Let me let you in on another vice of mine. Please don’t judge. Eric Jerome Dickey novels. Yes, I read them, specifically the ones in the Gideon series. They are fast paced and smartly written with enough sex and violence in it to make a Christian author like me blush. So, I take them in small doses. It’s my equivalent to a Soprano’s or Sex and the City DVD collection. I am that devoted, but the best part of his novels, by far to me, is in the acknowledgements which he has in the back of his books. To an inquisitive author like myself, this is worth the Canada cover price to me. He details there the inspiration for his characters, more like conversations (real or in jest) with characters. He talks about writing on tour, and how these experiences help create settings in his future novels. I’m talking London, Tijuana, and recently (Dying for Revenge) Antigua. I’m not talking about tourist maps and a Sony digital camera either. He thanks hordes of people he has supped with, spoken with, and been chauffeured around by. Suddenly I feel like I’ve been half-stepping with my internet research and playing it safe setting a scene at home here in Maryland. His bio always proclaims he lives on the road, but rests in Southern Cali. So as I’m searching the Bible for envy and covetousness scriptures to convict me for the jealousy I feel, I realize, this is the life I imagined. I want to be Eric Jerome Dickey. Sorry for any fan that may be in line behind me when I meet him, but I have a rough outline of what I would say to him like Charlotte prepared for Big in the Sex and the City movie, with less aggravation and way more admiration.
Writer’s juggle worlds and lives of characters in their minds and sometimes compromise or fumble in their own lives. More than anything I want my W-A-B teens to see the full spectrum of a writer’s life and not just that of their tortured time-and-space challenged club advisor.

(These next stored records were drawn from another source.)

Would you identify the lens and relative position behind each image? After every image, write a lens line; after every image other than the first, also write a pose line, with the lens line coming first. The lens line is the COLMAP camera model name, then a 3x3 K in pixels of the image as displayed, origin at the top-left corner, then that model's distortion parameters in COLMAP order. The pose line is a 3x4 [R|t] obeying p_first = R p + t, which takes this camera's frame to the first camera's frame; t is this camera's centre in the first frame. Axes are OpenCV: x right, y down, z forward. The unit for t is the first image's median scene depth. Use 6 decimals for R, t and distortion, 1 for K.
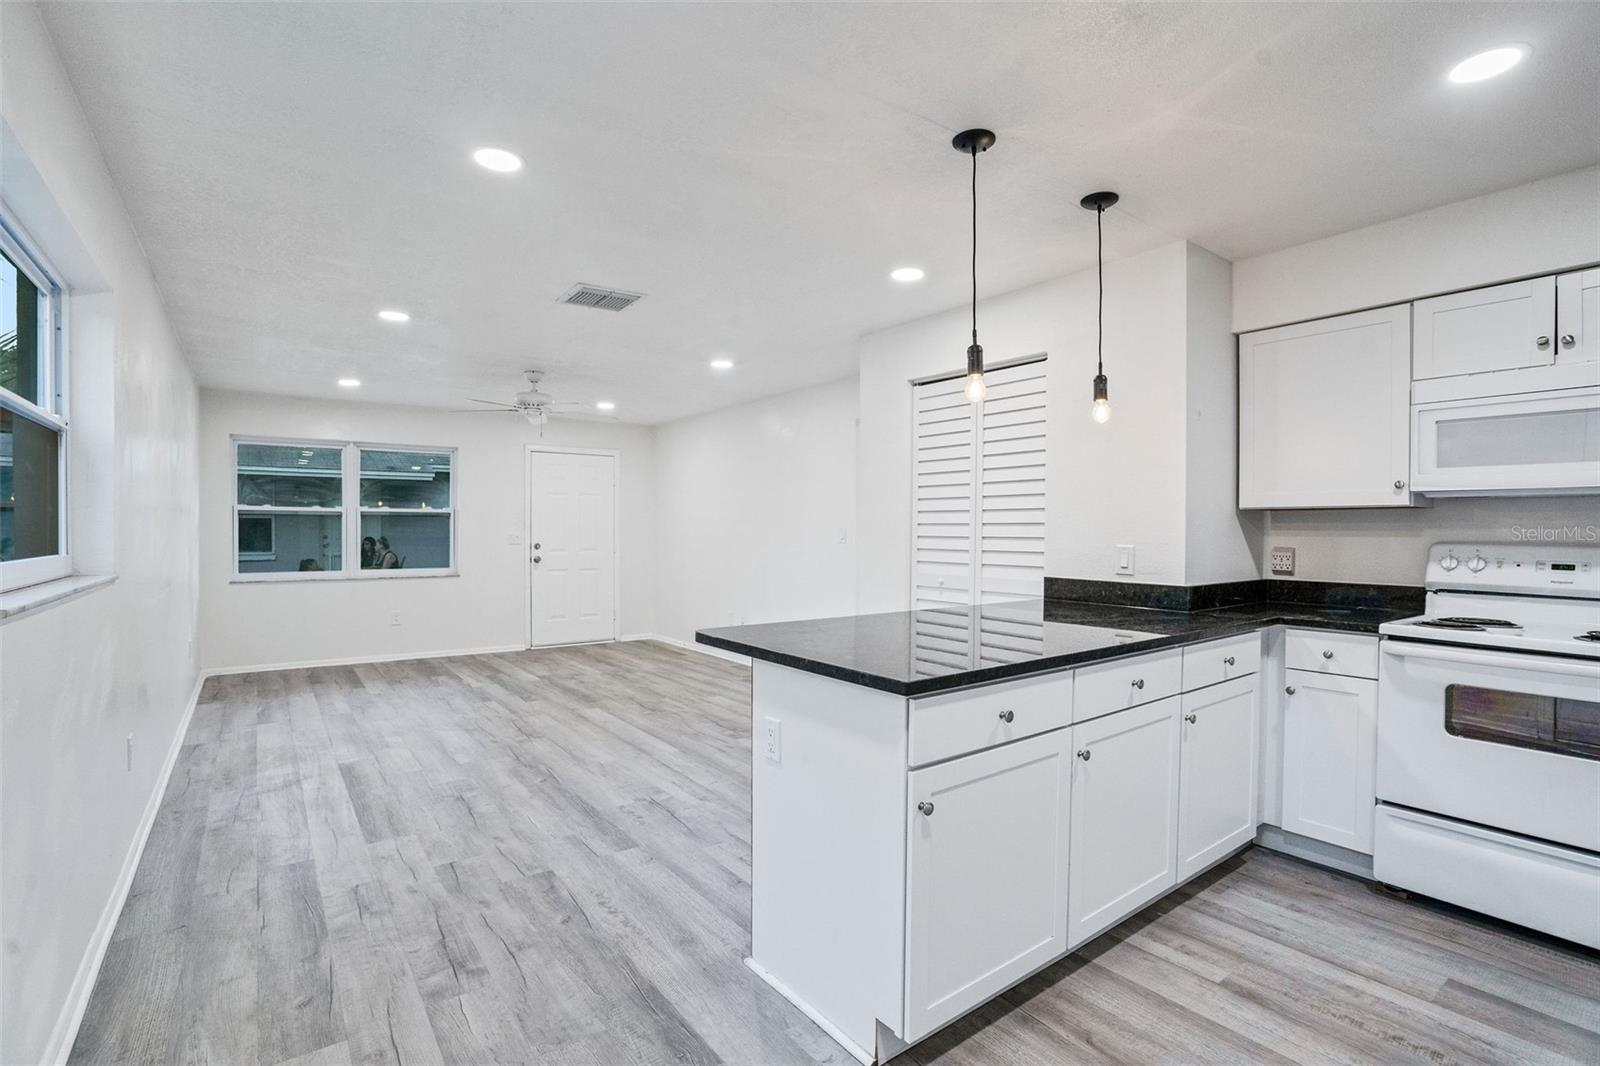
lens RADIAL K [[751.9, 0, 796.3], [0, 751.9, 537.9], [0, 0, 1]] dist [-0.045893, 0.014889]
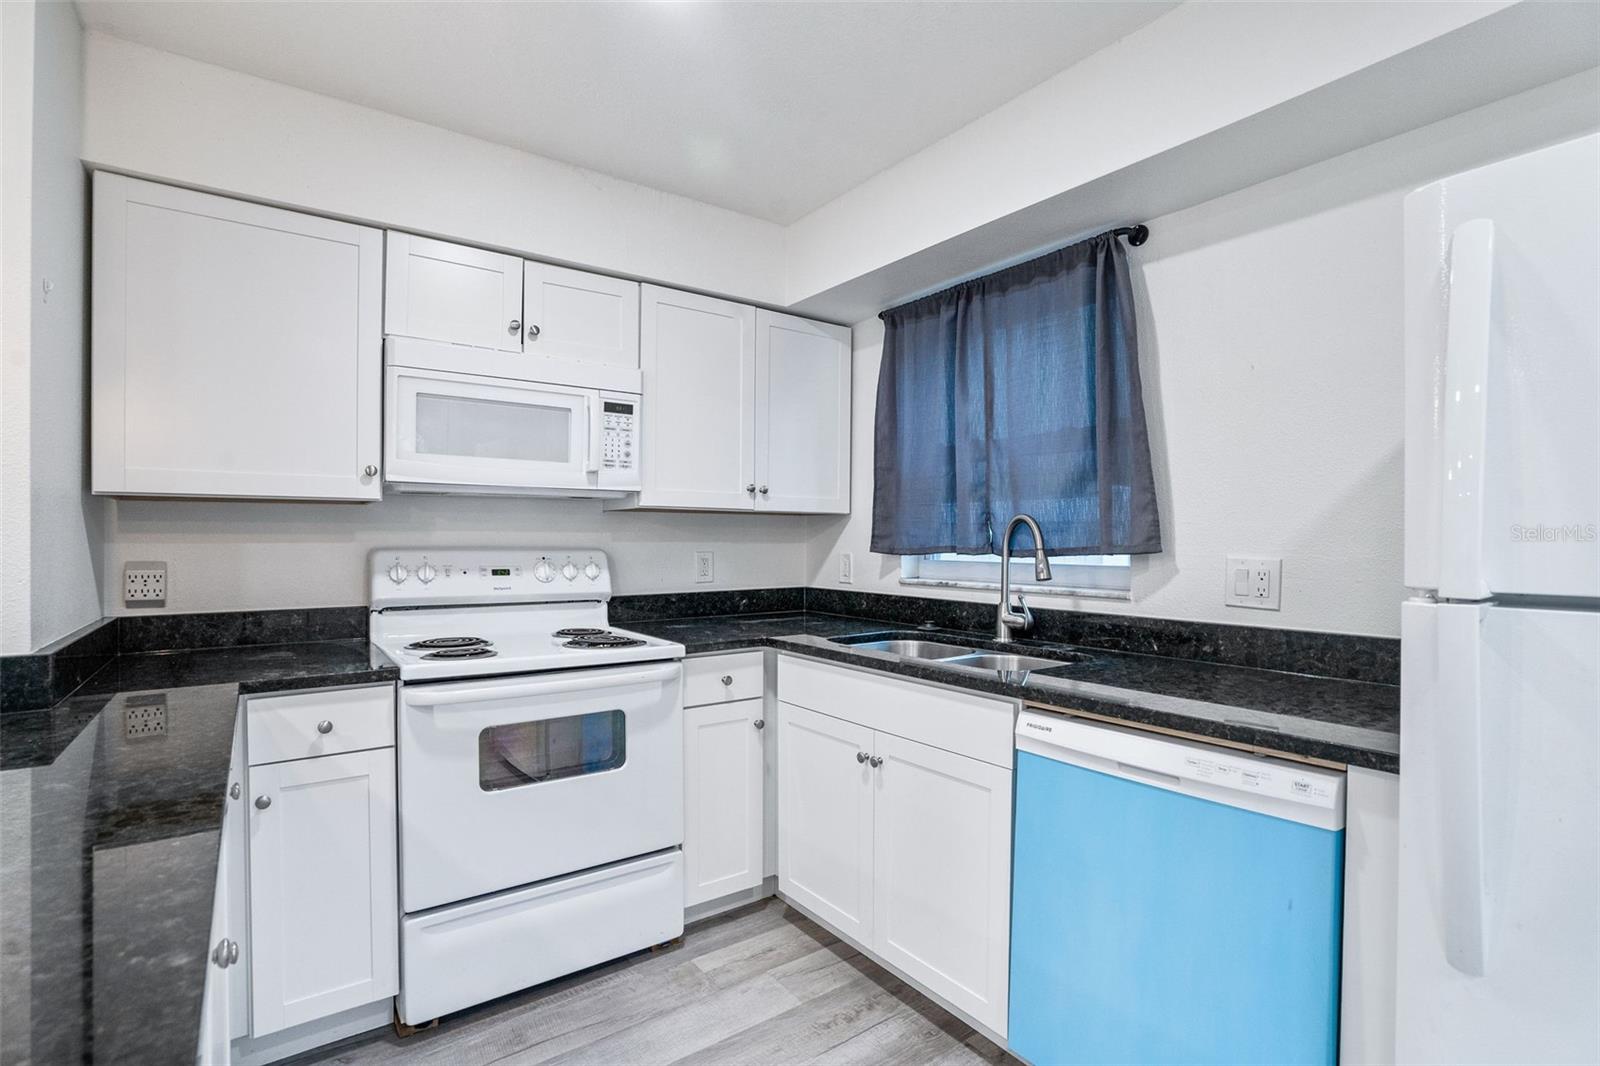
lens RADIAL K [[751.9, 0, 796.3], [0, 751.9, 537.9], [0, 0, 1]] dist [-0.045893, 0.014889]
pose [[0.000118, -0.004540, 0.999990, 0.048851], [0.009234, 0.999947, 0.004539, -0.002942], [-0.999957, 0.009233, 0.000160, 0.349090]]
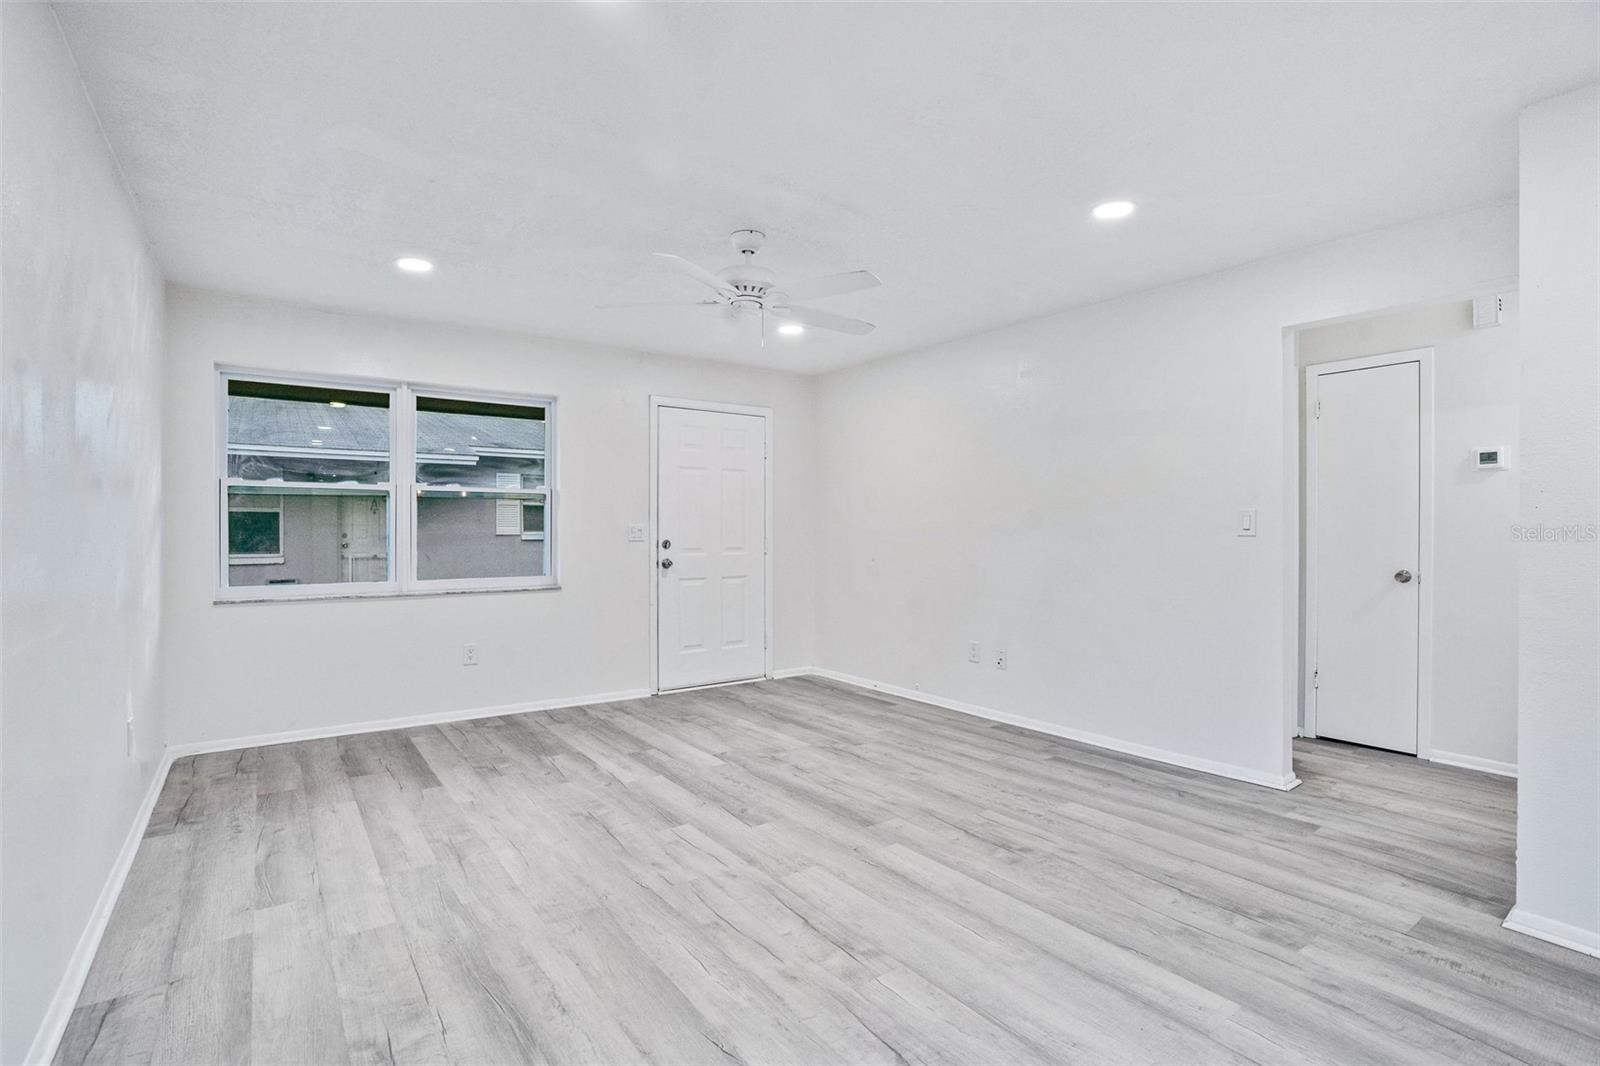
lens RADIAL K [[752.7, 0, 800.0], [0, 752.7, 533.0], [0, 0, 1]] dist [-0.061187, 0.021462]
pose [[0.999998, -0.002170, 0.000280, -0.388833], [0.002172, 0.999975, -0.006692, 0.010101], [-0.000265, 0.006692, 0.999978, 0.540508]]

I created the Ways and Means survey for Writers to discover those craft practices that have helped writers create that authentic piece of work and present it to the world. It is by no means meant to be a conclusive or comprehensive study. The survey deals mostly with the art of writing and not marketing and promtions. I'll leave that to the experts. I am looking for 100 poets, novelist, journalist and wordsmiths in general to honestly take part and I will continue to finance the survey until that goal is reached. names are optional and are not linked to survey results. Authors who leave a contact email in the name box will receive a promtional item from me for participating. I hope to publish the results on a blog near you,(cross your fingers for a blog tour) and use the findings as another vehicle to inspire those who desire to touch people with their words.
And if anyone knows Eric Jerome Dickey, tell him I have some choice words for him, and please, direct him to my survey.